In the listing below, start your output at the line with "hetta è perfetta" and end it after the line with "Head Speed Tour", copying every line exactly.
====
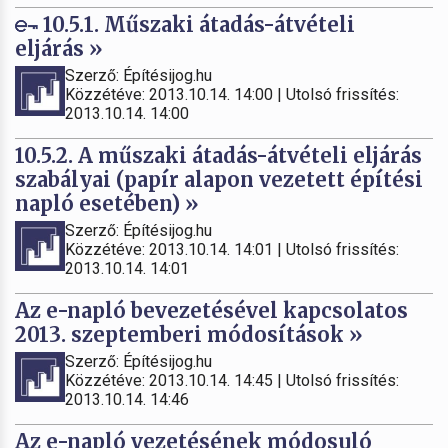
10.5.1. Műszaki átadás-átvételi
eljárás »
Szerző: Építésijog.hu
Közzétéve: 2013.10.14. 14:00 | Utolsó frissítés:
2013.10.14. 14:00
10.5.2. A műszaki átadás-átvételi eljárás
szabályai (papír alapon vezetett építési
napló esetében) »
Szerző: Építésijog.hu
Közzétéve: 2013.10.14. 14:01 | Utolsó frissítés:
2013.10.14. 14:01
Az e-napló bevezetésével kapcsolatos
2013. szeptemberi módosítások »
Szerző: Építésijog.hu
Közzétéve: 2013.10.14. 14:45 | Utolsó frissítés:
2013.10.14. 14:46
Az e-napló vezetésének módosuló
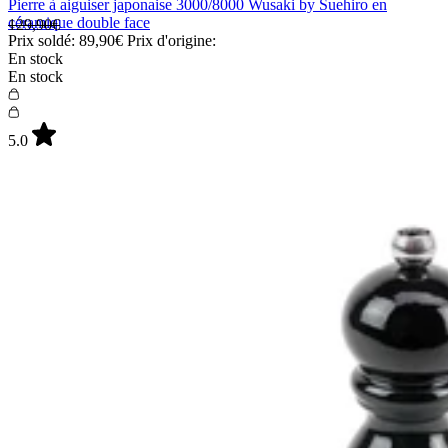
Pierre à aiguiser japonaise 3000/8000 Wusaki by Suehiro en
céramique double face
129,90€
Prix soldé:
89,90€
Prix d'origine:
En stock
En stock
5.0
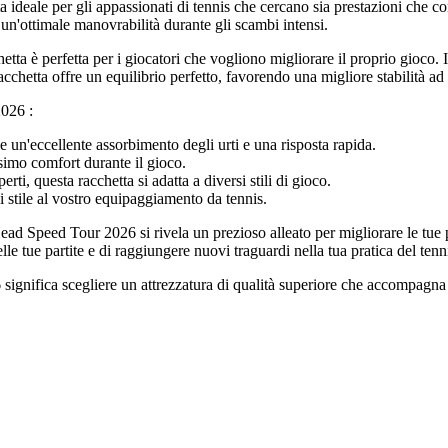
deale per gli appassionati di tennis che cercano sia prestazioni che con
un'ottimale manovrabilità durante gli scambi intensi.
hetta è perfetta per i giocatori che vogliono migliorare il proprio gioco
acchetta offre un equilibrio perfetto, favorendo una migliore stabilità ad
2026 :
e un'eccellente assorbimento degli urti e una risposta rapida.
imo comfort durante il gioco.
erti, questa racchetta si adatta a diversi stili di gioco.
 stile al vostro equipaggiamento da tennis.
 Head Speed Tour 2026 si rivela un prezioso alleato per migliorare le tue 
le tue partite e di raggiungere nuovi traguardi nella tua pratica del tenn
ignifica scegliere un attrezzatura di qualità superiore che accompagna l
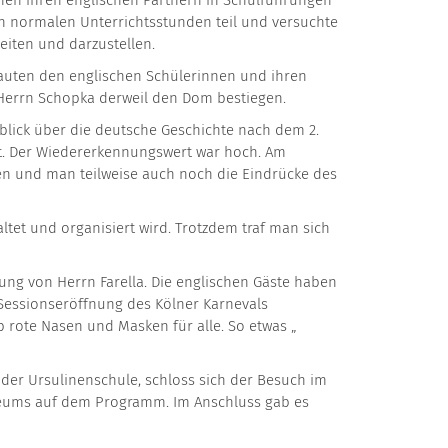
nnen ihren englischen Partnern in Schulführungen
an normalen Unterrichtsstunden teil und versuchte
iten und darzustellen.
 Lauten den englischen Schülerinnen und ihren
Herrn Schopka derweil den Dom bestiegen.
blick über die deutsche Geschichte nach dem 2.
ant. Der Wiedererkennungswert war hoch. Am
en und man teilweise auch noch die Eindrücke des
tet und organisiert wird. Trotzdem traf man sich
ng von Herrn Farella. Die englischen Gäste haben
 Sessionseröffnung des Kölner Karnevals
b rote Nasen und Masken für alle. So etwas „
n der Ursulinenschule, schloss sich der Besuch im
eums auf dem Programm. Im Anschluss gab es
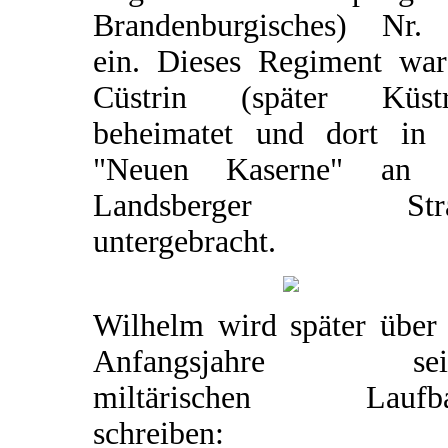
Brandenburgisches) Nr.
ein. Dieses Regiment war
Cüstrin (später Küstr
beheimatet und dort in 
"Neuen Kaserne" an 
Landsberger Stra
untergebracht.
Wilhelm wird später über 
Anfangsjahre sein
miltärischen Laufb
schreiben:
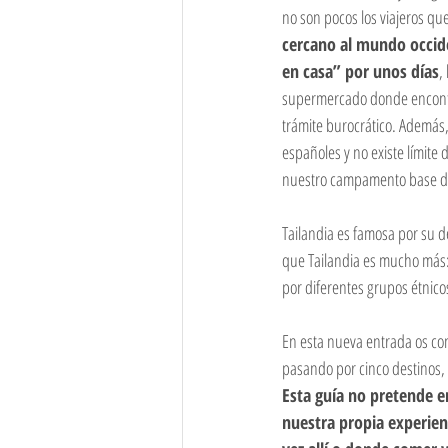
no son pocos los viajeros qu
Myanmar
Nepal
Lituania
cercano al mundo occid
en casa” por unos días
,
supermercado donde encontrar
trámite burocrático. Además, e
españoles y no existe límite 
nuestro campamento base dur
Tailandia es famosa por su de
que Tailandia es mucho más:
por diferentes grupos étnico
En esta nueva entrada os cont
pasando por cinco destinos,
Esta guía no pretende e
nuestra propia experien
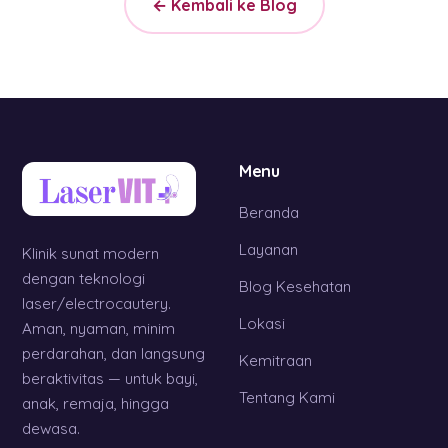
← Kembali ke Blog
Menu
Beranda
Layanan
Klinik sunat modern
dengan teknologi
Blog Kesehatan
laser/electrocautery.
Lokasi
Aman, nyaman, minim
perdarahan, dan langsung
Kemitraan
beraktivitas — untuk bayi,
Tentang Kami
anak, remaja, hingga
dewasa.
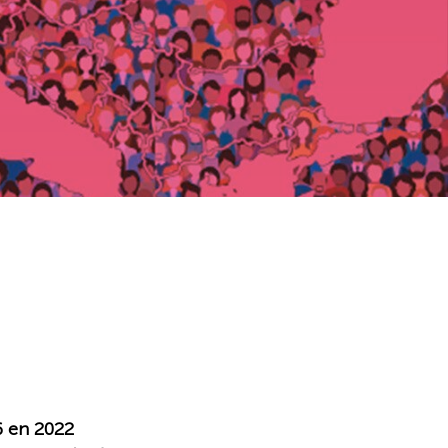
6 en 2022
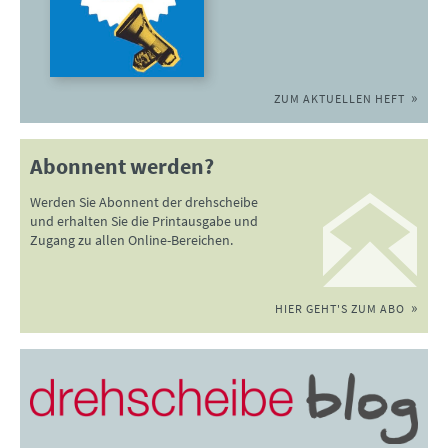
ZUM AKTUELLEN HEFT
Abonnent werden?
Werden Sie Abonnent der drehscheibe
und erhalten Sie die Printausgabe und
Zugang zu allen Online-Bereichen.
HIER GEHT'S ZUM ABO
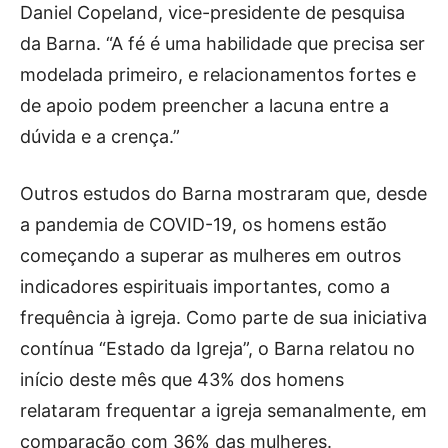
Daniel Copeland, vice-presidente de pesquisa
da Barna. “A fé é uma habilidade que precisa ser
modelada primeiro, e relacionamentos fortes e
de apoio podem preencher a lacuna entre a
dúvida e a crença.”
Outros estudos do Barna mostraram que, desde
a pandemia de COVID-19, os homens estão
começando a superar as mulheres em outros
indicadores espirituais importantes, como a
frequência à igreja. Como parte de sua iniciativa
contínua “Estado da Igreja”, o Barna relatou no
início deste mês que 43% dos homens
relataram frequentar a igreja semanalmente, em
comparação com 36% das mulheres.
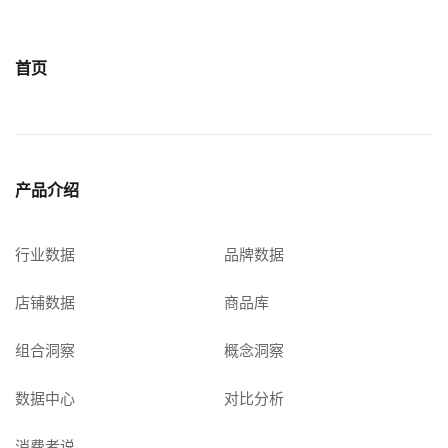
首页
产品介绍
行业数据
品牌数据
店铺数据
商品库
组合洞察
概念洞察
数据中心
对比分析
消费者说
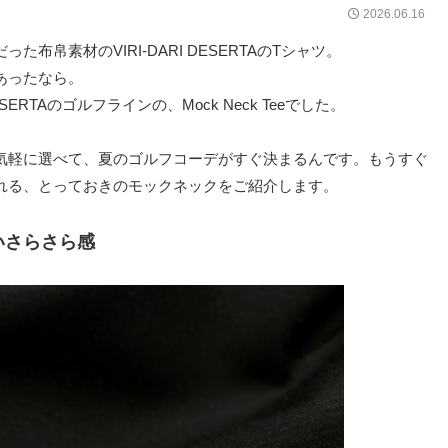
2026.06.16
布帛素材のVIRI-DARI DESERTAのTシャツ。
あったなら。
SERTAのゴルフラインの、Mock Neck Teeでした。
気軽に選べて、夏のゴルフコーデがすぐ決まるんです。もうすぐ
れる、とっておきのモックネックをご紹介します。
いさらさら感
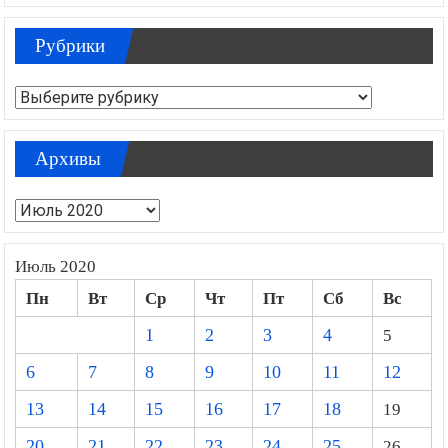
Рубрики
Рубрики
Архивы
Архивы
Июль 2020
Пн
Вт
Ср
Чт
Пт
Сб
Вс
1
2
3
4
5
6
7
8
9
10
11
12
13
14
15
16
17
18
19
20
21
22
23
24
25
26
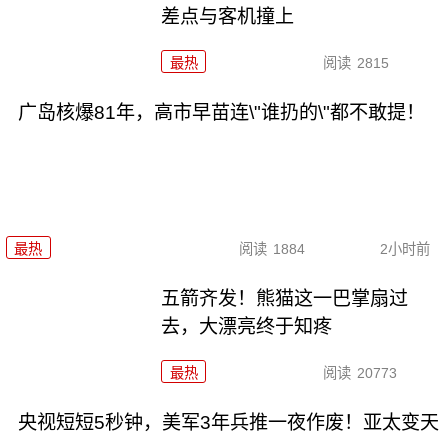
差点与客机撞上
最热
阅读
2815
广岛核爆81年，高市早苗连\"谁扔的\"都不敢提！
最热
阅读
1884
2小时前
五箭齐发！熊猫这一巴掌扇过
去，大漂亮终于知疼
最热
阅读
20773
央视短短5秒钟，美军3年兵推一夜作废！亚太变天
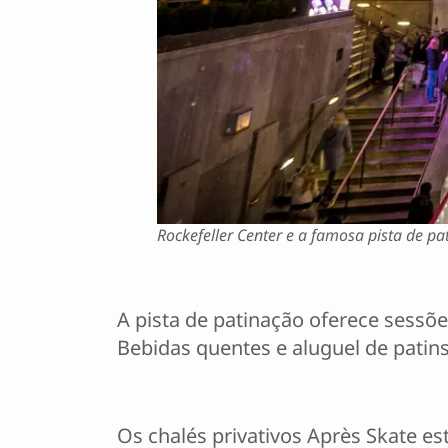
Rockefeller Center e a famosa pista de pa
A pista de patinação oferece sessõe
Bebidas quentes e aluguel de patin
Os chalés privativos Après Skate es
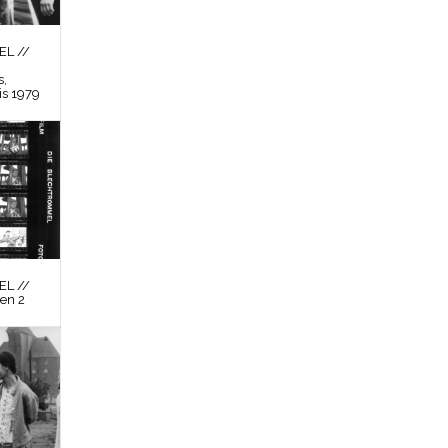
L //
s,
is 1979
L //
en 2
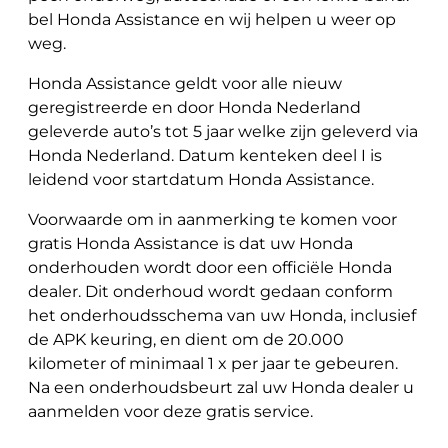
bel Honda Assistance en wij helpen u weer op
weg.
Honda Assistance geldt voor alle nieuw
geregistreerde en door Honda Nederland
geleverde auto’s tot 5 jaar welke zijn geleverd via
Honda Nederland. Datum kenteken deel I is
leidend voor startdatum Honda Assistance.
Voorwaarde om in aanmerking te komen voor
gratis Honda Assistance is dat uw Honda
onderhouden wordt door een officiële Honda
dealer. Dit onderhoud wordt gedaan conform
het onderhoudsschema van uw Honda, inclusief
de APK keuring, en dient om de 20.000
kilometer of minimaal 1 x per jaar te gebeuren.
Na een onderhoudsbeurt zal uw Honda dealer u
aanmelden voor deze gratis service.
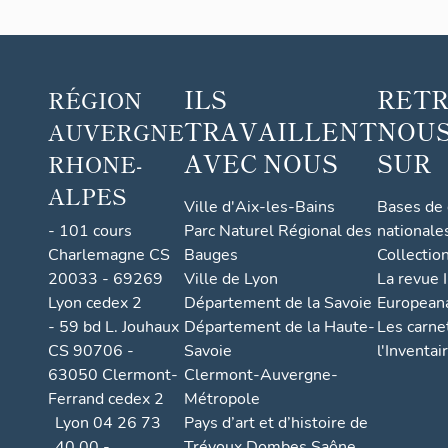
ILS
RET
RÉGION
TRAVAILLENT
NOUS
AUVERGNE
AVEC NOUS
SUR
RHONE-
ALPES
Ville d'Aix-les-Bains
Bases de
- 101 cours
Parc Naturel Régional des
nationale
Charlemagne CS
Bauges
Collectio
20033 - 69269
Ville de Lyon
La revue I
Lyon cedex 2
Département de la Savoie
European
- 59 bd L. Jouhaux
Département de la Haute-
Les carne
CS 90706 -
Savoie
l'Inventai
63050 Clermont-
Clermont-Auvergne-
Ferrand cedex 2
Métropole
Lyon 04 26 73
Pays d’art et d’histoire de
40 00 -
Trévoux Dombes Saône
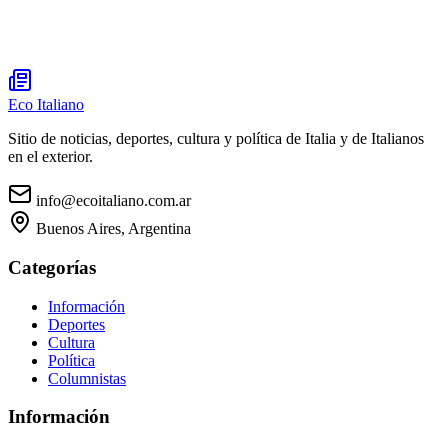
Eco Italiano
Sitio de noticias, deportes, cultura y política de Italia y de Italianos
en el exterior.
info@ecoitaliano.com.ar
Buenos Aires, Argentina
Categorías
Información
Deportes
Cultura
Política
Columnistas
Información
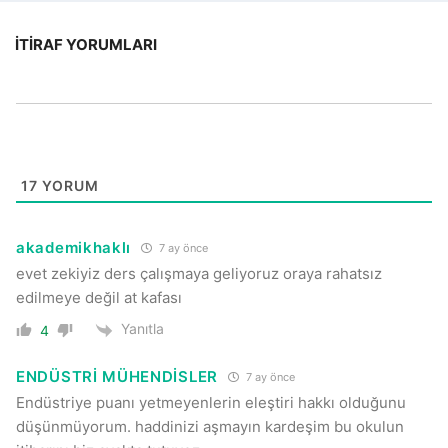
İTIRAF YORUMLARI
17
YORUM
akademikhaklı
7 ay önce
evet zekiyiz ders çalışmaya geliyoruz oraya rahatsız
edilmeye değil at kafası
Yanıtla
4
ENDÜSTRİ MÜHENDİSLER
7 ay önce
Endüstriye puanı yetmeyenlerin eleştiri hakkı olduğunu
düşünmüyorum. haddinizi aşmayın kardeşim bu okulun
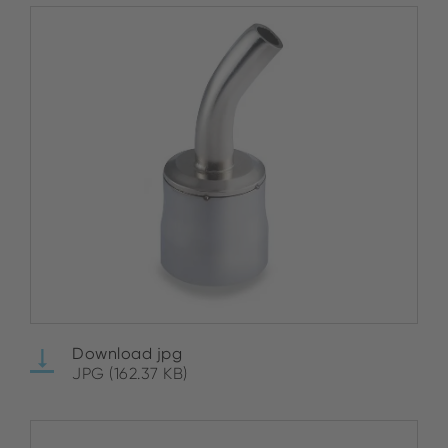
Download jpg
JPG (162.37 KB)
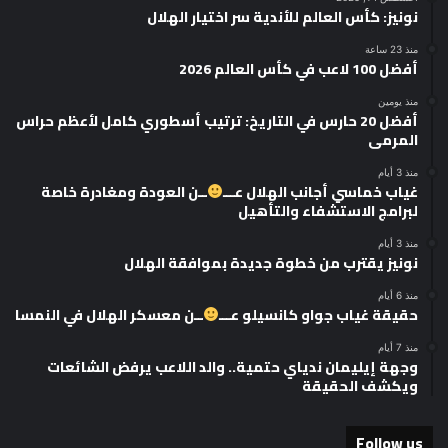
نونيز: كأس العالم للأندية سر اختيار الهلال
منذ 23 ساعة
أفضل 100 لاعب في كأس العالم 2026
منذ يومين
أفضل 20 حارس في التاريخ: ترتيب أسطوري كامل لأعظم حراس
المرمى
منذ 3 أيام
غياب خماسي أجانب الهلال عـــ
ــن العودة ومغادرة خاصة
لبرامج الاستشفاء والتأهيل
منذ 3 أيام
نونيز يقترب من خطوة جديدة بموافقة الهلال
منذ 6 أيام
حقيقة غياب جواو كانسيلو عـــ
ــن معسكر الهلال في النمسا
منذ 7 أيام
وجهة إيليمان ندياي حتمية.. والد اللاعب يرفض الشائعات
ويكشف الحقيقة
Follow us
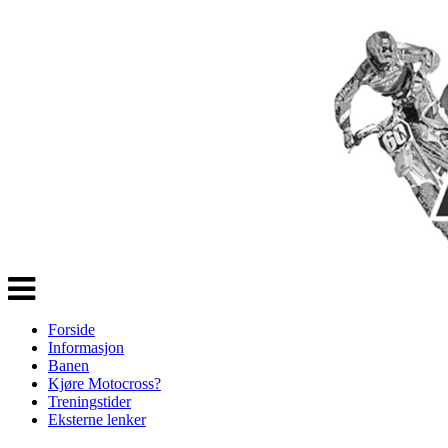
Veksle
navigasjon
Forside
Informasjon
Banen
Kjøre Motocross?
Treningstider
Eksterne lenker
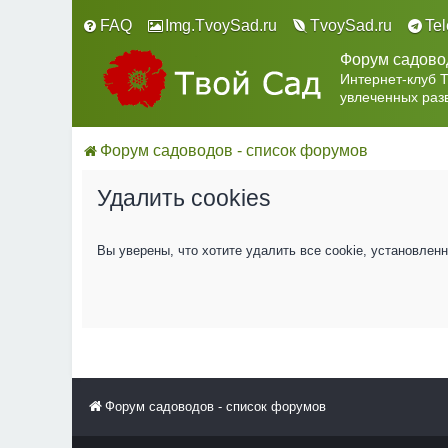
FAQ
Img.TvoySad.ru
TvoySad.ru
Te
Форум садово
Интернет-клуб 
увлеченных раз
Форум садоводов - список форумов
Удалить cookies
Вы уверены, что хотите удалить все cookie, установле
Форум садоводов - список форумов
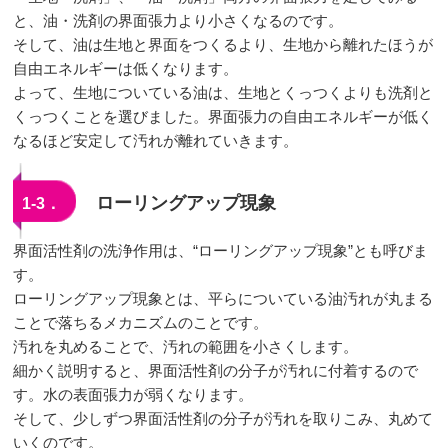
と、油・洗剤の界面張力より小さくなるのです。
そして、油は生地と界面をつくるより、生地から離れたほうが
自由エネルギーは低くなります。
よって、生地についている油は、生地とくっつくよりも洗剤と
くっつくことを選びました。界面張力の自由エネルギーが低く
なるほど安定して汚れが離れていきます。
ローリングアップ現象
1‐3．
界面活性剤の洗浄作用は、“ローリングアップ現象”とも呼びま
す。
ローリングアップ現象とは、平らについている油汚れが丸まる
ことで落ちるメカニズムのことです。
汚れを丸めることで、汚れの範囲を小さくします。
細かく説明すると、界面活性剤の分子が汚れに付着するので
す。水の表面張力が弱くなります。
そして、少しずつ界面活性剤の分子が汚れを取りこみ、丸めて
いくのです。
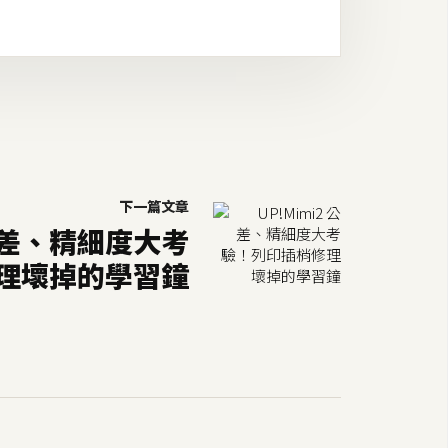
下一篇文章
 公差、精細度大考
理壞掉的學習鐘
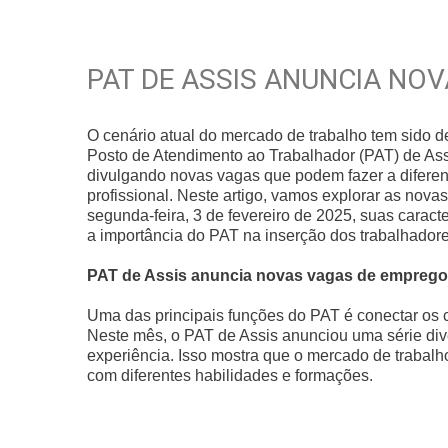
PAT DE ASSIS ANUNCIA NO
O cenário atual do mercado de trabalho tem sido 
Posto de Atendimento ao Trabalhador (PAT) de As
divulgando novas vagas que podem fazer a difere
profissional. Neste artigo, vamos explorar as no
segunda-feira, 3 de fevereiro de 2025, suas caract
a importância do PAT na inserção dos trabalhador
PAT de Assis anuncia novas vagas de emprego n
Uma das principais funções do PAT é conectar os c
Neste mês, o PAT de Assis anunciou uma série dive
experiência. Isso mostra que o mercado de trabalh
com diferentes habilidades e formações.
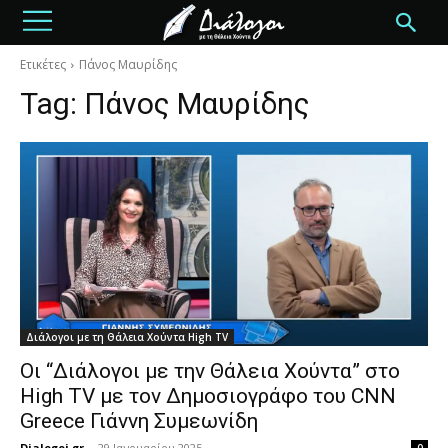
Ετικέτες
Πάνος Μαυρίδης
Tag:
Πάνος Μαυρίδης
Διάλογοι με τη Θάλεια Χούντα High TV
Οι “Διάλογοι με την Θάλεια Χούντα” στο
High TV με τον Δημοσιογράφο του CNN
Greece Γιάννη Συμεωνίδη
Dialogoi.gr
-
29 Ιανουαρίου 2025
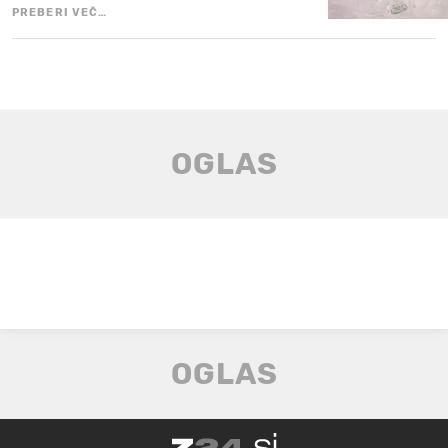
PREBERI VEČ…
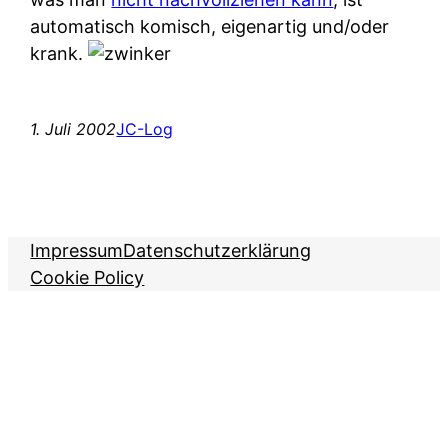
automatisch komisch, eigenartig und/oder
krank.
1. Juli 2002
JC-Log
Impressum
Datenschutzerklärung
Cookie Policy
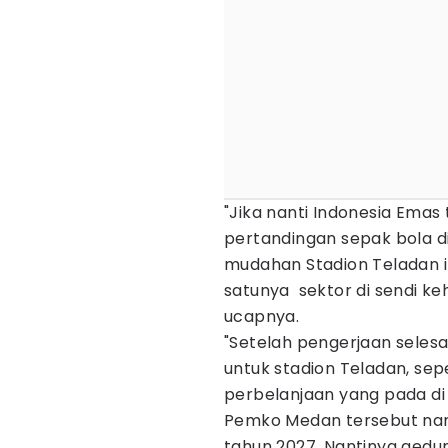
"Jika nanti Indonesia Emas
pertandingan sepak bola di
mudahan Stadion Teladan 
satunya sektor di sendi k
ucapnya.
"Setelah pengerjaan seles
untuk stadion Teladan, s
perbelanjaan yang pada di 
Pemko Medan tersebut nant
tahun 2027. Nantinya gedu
====
SOLUTION
hetta è perfetta per i giocatori che vogliono migliorare il proprio gioco
acchetta offre un equilibrio perfetto, favorendo una migliore stabilità ad
2026 :
e un'eccellente assorbimento degli urti e una risposta rapida.
imo comfort durante il gioco.
erti, questa racchetta si adatta a diversi stili di gioco.
 stile al vostro equipaggiamento da tennis.
 Head Speed Tour 2026 si rivela un prezioso alleato per migliorare le tue 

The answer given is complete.